Reproduce exactly the lines that run from the start of the records below to the line with "right knee: (681, 475)", inclusive.

** Saved entries **
== Segment start ==
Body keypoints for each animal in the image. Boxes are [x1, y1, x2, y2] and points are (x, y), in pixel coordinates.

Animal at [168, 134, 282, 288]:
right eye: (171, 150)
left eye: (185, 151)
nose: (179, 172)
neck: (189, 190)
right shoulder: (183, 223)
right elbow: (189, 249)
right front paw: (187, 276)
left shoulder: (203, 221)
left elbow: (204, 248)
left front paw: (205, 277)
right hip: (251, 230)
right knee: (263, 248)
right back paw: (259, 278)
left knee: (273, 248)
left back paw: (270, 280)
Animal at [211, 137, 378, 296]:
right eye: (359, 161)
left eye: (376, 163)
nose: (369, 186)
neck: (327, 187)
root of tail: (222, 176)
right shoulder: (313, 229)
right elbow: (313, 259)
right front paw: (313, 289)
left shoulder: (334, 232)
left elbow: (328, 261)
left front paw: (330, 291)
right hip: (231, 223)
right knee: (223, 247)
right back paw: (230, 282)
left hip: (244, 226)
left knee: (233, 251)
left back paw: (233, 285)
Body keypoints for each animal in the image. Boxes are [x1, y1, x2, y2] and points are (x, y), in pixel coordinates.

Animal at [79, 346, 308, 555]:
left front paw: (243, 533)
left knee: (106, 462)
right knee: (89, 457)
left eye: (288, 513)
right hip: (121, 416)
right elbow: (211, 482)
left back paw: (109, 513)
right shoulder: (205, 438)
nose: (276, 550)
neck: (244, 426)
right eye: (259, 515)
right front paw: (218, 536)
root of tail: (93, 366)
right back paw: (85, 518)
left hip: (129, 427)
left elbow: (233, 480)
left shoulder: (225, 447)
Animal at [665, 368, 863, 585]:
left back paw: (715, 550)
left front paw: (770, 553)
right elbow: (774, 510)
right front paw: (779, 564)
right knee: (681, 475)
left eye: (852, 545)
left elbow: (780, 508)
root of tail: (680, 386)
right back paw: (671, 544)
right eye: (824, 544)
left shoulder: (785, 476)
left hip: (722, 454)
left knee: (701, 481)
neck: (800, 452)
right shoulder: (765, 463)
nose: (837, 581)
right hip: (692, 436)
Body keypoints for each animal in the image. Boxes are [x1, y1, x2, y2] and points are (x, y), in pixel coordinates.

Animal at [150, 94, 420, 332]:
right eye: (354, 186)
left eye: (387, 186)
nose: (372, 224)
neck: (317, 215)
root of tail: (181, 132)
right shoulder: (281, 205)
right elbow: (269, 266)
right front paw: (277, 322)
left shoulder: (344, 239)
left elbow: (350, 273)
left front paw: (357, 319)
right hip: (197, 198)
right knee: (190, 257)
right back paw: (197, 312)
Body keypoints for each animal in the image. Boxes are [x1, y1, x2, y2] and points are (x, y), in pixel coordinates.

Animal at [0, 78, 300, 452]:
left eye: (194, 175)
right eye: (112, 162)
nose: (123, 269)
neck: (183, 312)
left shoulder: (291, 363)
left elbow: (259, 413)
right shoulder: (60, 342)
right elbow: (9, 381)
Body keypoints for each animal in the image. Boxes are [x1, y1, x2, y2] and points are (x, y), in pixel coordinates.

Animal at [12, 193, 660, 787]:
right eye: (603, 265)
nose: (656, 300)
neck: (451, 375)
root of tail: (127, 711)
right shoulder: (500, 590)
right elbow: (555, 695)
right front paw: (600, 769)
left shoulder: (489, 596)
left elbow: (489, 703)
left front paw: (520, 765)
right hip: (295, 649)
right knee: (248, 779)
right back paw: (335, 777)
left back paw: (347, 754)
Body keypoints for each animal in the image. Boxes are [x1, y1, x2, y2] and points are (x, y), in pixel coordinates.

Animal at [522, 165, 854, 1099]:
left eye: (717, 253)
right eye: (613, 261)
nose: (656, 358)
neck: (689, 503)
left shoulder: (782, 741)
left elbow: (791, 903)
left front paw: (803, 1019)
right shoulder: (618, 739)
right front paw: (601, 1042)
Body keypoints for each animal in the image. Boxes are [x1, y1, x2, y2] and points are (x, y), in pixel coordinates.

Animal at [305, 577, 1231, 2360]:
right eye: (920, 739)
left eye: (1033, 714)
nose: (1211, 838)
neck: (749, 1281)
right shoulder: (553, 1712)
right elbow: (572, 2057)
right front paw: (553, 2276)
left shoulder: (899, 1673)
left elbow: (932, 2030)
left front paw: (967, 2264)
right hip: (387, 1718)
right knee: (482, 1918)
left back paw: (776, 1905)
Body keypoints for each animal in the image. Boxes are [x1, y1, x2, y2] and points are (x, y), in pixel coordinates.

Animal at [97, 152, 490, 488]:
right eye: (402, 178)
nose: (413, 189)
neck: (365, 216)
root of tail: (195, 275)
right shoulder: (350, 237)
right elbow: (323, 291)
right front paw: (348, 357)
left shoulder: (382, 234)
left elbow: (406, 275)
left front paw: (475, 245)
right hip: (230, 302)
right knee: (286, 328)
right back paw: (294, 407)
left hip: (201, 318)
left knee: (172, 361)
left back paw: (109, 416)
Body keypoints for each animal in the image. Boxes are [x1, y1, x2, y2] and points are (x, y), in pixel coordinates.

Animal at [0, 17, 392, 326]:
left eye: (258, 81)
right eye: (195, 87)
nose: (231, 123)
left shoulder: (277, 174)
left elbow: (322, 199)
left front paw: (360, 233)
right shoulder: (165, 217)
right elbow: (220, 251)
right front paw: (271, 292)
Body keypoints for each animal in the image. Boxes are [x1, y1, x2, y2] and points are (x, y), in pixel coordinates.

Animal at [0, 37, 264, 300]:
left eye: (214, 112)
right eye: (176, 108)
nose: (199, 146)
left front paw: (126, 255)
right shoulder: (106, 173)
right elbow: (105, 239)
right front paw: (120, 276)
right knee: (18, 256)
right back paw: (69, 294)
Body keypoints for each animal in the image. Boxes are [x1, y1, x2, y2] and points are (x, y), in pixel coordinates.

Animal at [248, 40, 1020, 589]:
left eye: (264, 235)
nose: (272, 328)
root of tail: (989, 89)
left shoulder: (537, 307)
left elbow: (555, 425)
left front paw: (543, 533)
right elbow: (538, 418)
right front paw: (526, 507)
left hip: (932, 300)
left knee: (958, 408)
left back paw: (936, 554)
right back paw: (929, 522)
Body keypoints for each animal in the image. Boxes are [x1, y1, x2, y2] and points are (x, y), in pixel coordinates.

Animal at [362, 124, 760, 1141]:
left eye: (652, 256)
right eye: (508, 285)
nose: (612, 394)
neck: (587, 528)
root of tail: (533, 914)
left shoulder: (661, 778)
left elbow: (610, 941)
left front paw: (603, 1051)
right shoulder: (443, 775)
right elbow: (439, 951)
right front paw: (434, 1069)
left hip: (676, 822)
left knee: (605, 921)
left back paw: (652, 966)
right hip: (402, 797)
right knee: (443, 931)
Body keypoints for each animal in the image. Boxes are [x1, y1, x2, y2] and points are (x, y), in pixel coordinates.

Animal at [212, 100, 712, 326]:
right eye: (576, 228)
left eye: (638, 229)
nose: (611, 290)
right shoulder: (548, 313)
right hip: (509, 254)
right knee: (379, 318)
== Segment end ==
** Response for this exercise **
Body keypoints for each animal in the image. Boxes are [x1, y1, x2, y2] and points are (x, y), in pixel coordinates.

Animal at [168, 134, 282, 288]:
right eye: (171, 150)
left eye: (185, 151)
nose: (179, 172)
neck: (189, 190)
right shoulder: (183, 223)
right elbow: (189, 249)
right front paw: (187, 276)
left shoulder: (203, 221)
left elbow: (204, 248)
left front paw: (205, 277)
right hip: (251, 230)
right knee: (263, 248)
right back paw: (259, 278)
left knee: (273, 248)
left back paw: (270, 280)
Animal at [211, 137, 378, 296]:
right eye: (359, 161)
left eye: (376, 163)
nose: (369, 186)
neck: (327, 187)
root of tail: (222, 176)
right shoulder: (313, 229)
right elbow: (313, 259)
right front paw: (313, 289)
left shoulder: (334, 232)
left elbow: (328, 261)
left front paw: (330, 291)
right hip: (231, 223)
right knee: (223, 247)
right back paw: (230, 282)
left hip: (244, 226)
left knee: (233, 251)
left back paw: (233, 285)
Body keypoints for each animal in the image. Boxes are [x1, y1, x2, y2] and points are (x, y), in pixel coordinates.

Animal at [79, 346, 308, 555]:
left front paw: (243, 533)
left knee: (106, 462)
right knee: (89, 457)
left eye: (288, 513)
right hip: (121, 416)
right elbow: (211, 482)
left back paw: (109, 513)
right shoulder: (205, 438)
nose: (276, 550)
neck: (244, 426)
right eye: (259, 515)
right front paw: (218, 536)
root of tail: (93, 366)
right back paw: (85, 518)
left hip: (129, 427)
left elbow: (233, 480)
left shoulder: (225, 447)
Animal at [665, 368, 863, 585]:
left back paw: (715, 550)
left front paw: (770, 553)
right elbow: (774, 510)
right front paw: (779, 564)
right knee: (681, 475)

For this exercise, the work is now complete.